History was made last season with 101 league goals and 100 points sealing the Division One title and with Marco Longhi, the MP for Dudley North, and Andy Street, the elected mayor of the West Midlands Combined Authority, on board, Robins director Stephen Austin is daring to dream.

“We believe we are getting closer,” he said.

“The aspiration is a community stadium and complex that would primarily host the first team with pitches for our youth teams, to bring them in from different areas of the borough.

“Success on the field has helped. That in itself has raised the profile of the club significantly and ever since we have had Marco and Andy on board, the outpouring of support for Dudley Town has been great.”

Marathon

Dudley Council leader Patrick Harley has publicly confirmed a potential site has been identified, and while Austin accepts that a homecoming for the senior side could be three-to-five years away, Longhi told The he would be “like a dog with a bone”. “We are on a journey,” he said.
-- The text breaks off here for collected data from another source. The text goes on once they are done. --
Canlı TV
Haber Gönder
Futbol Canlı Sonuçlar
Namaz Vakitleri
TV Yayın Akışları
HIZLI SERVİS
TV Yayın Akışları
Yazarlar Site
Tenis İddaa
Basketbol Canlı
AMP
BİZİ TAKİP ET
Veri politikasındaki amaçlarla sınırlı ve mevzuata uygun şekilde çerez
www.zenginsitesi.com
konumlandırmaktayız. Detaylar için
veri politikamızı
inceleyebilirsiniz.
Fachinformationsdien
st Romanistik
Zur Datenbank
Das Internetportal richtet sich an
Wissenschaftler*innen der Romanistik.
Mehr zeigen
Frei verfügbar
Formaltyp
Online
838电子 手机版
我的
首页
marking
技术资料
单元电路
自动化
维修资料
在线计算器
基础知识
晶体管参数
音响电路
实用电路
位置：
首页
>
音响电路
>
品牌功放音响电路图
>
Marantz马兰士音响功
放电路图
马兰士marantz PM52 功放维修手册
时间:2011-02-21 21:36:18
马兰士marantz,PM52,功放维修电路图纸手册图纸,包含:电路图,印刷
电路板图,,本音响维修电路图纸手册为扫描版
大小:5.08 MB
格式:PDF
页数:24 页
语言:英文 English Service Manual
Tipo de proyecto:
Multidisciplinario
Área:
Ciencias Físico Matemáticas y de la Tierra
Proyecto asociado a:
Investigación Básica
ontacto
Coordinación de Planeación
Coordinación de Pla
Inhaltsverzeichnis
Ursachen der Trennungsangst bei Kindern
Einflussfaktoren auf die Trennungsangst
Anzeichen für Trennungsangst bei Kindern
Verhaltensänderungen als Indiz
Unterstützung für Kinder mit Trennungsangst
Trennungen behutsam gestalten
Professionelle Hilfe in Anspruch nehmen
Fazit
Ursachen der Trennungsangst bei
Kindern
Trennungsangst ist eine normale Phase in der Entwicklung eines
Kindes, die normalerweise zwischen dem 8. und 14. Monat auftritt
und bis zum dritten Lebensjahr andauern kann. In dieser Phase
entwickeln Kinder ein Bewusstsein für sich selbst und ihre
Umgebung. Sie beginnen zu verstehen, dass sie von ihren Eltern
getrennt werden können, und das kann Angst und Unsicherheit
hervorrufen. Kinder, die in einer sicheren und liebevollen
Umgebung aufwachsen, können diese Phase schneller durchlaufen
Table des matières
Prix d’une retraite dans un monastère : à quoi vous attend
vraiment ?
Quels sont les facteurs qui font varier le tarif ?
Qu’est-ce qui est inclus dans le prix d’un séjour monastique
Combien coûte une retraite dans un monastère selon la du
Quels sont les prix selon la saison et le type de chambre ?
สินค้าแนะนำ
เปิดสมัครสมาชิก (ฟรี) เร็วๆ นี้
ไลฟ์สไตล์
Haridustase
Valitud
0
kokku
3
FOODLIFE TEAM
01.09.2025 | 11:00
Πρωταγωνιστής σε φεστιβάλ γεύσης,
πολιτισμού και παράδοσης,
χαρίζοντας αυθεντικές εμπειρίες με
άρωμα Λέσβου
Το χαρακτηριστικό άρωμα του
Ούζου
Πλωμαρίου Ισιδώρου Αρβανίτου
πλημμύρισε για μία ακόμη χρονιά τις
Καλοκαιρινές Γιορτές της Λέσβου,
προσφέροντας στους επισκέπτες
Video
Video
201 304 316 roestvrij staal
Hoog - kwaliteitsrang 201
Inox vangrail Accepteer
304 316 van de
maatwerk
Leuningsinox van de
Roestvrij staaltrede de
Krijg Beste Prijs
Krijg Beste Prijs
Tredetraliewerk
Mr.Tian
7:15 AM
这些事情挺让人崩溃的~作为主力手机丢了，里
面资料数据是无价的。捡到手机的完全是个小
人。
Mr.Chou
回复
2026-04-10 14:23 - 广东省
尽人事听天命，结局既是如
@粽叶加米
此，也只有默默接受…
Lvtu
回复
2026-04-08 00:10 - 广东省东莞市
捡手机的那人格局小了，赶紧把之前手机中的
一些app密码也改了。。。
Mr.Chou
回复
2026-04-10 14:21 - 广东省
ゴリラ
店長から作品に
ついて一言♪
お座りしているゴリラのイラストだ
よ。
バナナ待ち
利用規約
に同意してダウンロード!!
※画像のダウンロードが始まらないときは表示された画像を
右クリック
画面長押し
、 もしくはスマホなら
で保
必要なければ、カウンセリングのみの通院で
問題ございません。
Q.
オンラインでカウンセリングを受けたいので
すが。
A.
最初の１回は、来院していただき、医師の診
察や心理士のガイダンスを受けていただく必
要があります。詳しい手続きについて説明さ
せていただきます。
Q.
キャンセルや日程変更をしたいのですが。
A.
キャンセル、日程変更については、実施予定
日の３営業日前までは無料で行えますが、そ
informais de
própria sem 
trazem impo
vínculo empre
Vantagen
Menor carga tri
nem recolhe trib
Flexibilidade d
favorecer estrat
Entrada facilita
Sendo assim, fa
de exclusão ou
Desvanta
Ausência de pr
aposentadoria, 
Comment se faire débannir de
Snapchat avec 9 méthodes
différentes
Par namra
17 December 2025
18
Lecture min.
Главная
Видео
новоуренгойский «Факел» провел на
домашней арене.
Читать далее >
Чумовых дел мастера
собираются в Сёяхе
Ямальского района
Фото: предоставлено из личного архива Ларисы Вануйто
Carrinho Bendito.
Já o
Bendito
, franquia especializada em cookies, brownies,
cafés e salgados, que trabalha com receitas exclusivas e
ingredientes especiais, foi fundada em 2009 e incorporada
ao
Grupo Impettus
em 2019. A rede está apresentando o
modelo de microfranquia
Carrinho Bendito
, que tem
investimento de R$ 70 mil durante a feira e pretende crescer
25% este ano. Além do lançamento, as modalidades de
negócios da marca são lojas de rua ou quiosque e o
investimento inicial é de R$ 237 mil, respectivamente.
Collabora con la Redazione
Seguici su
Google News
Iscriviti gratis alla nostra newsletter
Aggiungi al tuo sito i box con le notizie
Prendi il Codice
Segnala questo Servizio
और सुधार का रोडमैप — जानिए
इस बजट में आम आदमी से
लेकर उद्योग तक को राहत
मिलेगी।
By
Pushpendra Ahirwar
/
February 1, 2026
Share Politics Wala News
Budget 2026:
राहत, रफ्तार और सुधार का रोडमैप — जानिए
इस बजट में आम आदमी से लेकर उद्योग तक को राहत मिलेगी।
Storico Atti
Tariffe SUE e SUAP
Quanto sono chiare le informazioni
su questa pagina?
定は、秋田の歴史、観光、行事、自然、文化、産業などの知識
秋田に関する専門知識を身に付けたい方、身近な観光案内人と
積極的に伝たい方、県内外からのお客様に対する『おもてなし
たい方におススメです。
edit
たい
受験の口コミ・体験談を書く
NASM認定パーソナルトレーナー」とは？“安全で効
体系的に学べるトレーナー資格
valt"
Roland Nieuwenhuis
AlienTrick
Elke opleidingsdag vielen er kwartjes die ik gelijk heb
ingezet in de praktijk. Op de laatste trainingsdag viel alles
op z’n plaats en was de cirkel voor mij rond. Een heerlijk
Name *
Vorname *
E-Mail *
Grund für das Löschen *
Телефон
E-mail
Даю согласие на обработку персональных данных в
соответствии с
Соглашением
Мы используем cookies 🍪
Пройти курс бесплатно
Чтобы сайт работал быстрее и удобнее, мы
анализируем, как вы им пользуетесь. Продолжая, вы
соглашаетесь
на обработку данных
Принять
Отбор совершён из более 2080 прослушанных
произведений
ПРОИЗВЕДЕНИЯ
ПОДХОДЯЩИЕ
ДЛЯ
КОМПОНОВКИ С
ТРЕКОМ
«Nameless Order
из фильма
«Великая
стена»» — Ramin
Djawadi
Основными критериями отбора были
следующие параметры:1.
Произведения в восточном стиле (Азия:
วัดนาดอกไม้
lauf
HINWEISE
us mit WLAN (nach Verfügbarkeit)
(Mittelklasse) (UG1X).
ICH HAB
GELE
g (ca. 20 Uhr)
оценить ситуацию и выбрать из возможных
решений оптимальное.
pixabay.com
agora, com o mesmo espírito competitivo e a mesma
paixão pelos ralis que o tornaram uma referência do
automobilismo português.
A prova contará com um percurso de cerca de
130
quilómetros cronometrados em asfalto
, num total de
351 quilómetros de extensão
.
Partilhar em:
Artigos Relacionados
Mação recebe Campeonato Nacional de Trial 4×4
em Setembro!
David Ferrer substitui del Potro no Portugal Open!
“This is a marathon, not a sprint, and there might be some pit stops along the way but I am absolutely committed. With the support of my team and others around us we are going to make this happen, by hook or by crook.

“You can’t magic up land or easily overcome planning objections – parking, floodlights, proximity to housing estates, noise abatement, they are all things that have to be dealt with but I am like a dog with a bone and not the sort of person who will stop if the computer says no.

“If there’s a problem, there’s always a way around it and it would take something very significant to persuade me that we had reached the end of the line.

“What the club can be assured of is that if we do reach that stage, it will not be for the want of trying.”